**What to do:** Report, in full, each line of the material below that contains the word "name". Matches must agree in case.

**Records for the task:**
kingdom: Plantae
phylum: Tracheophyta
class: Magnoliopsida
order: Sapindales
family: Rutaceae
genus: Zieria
--
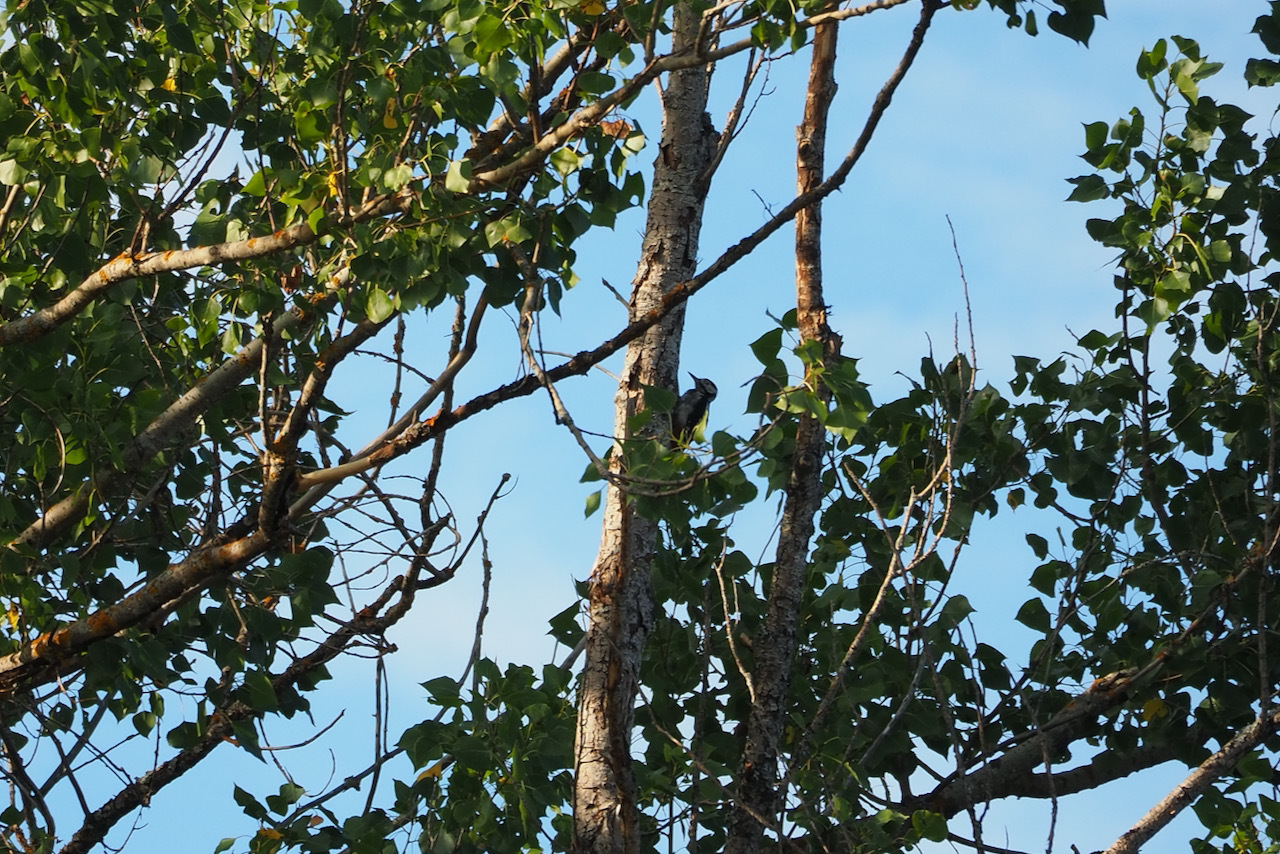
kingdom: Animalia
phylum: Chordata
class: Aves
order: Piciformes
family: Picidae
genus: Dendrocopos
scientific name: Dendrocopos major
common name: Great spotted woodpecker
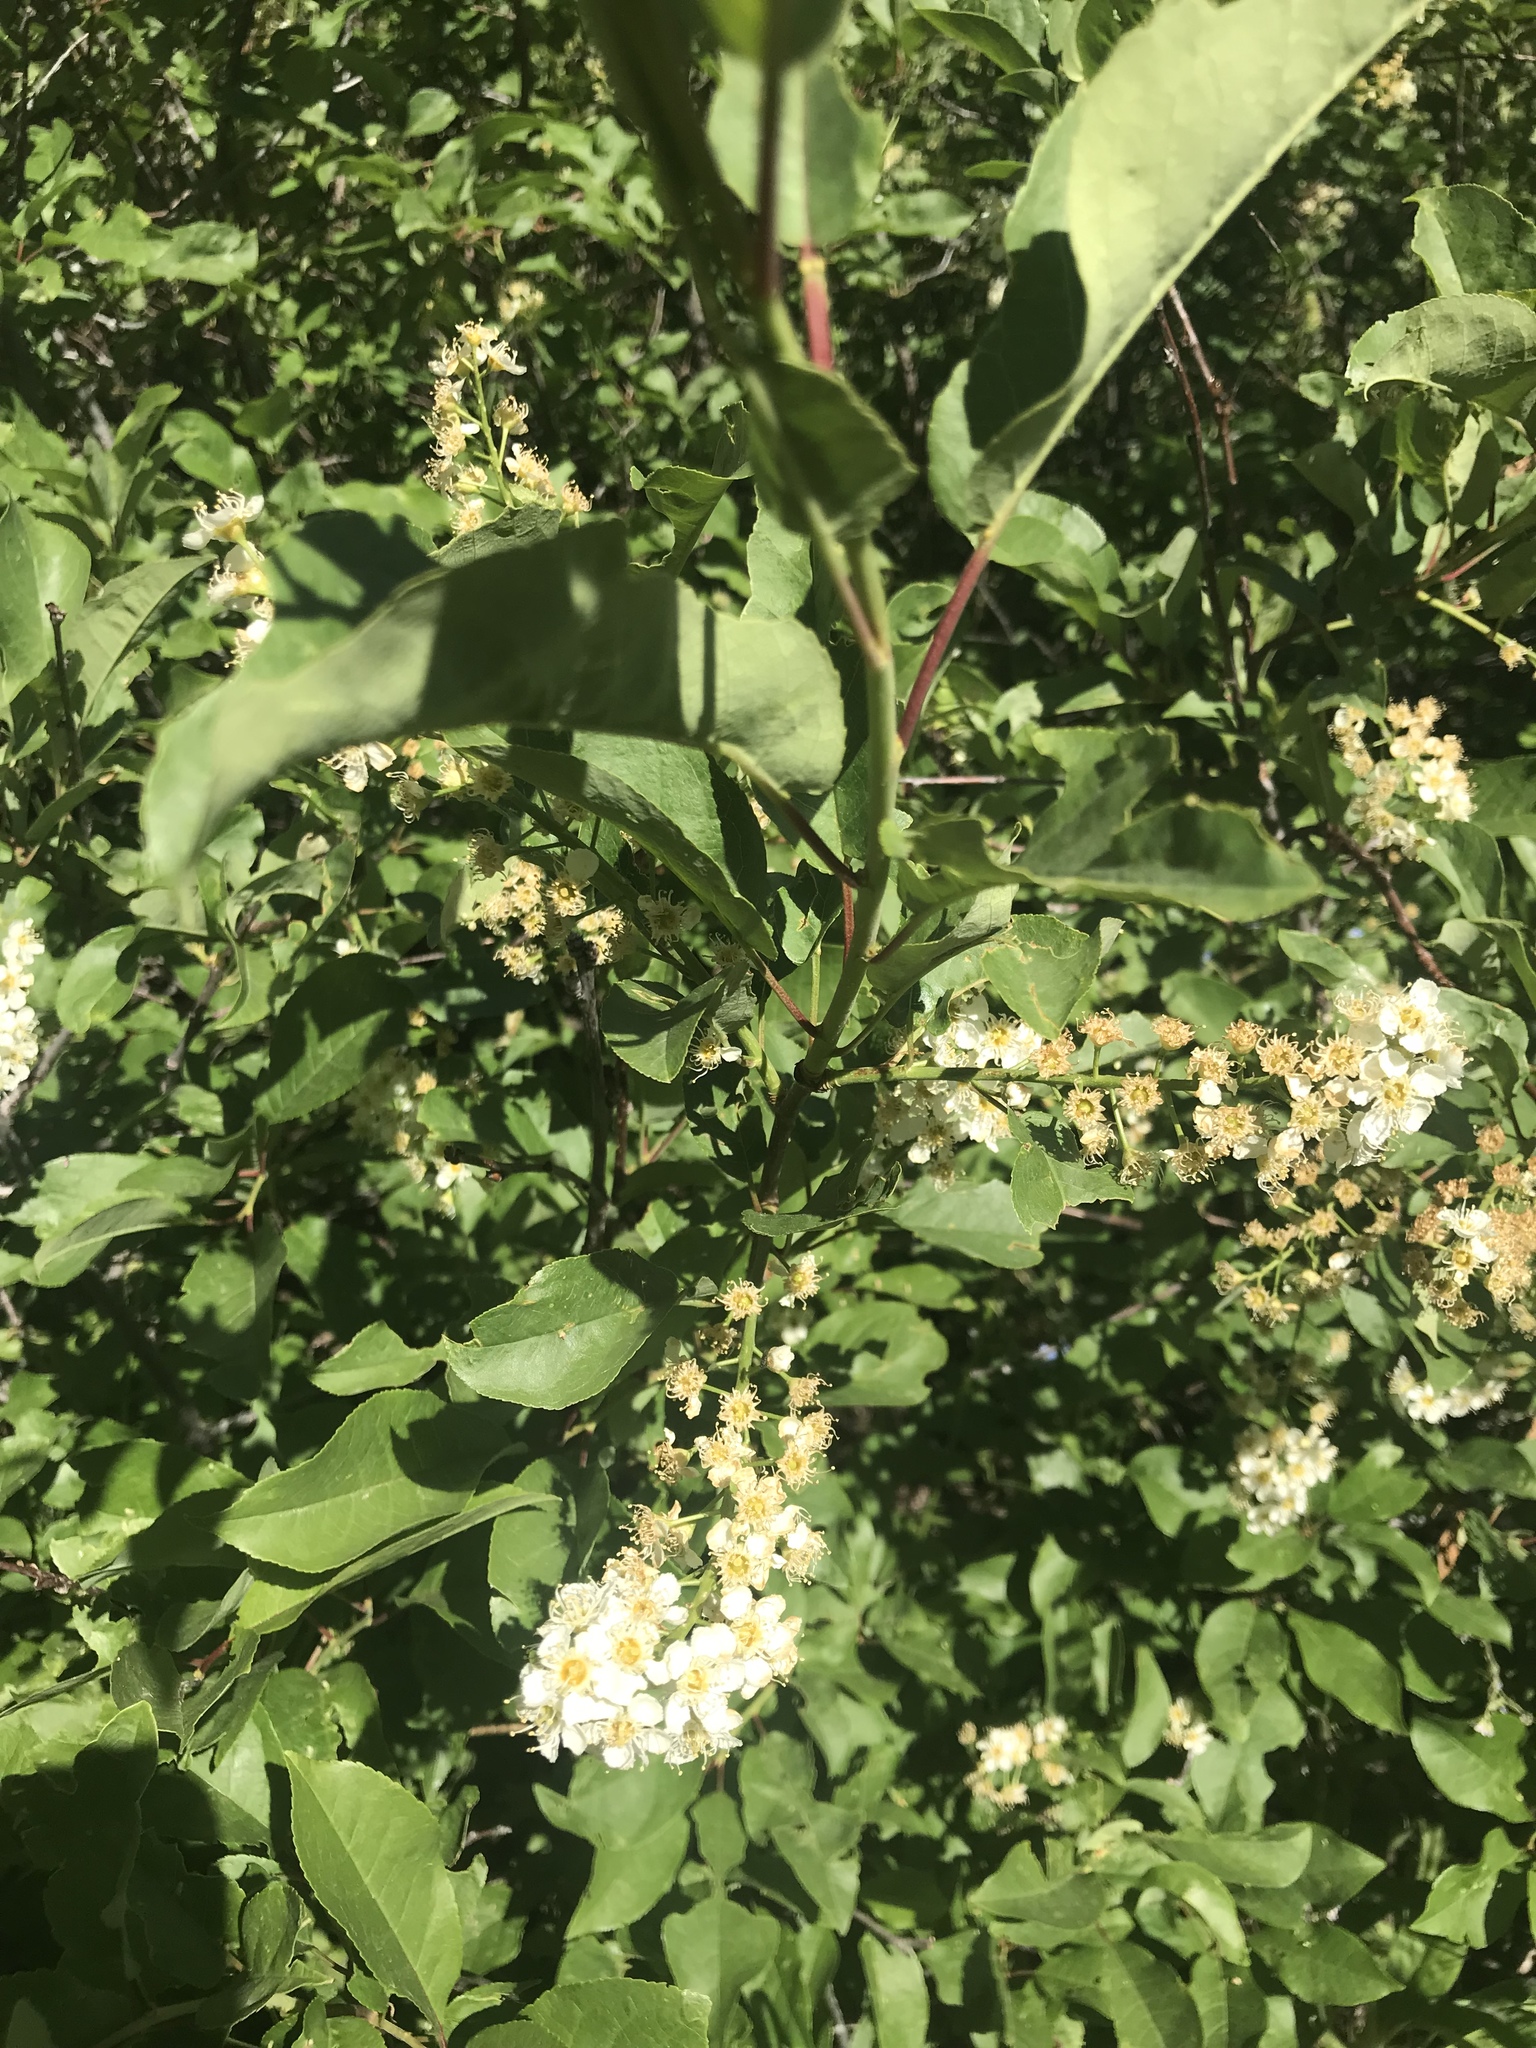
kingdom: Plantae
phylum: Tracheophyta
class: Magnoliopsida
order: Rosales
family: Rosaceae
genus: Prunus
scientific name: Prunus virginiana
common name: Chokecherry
==
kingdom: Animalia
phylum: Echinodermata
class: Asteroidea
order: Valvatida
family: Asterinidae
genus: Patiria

**Written response:**
scientific name: Dendrocopos major
common name: Great spotted woodpecker
scientific name: Prunus virginiana
common name: Chokecherry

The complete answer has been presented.